Your answer must consist solely of the line containing "module Ext32(input [15:0]" and each line after it through the end of the data, copied exactly.

Hardware project source files
════════

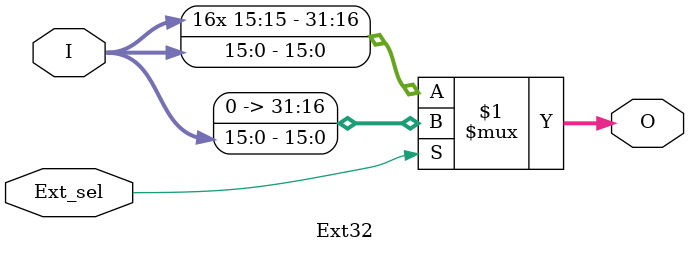
<source format=v>

`timescale 1ns / 1ps
module Ext32(input [15:0] I,
				input Ext_sel,
				output [31:0] O
    );
	 assign O = Ext_sel ? {16'b0, I} : {{16{I[15]}},I} ;


endmodule

</source>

════════

Solution ▸
module Ext32(input [15:0] I,
				input Ext_sel,
				output [31:0] O
    );
	 assign O = Ext_sel ? {16'b0, I} : {{16{I[15]}},I} ;


endmodule

</source>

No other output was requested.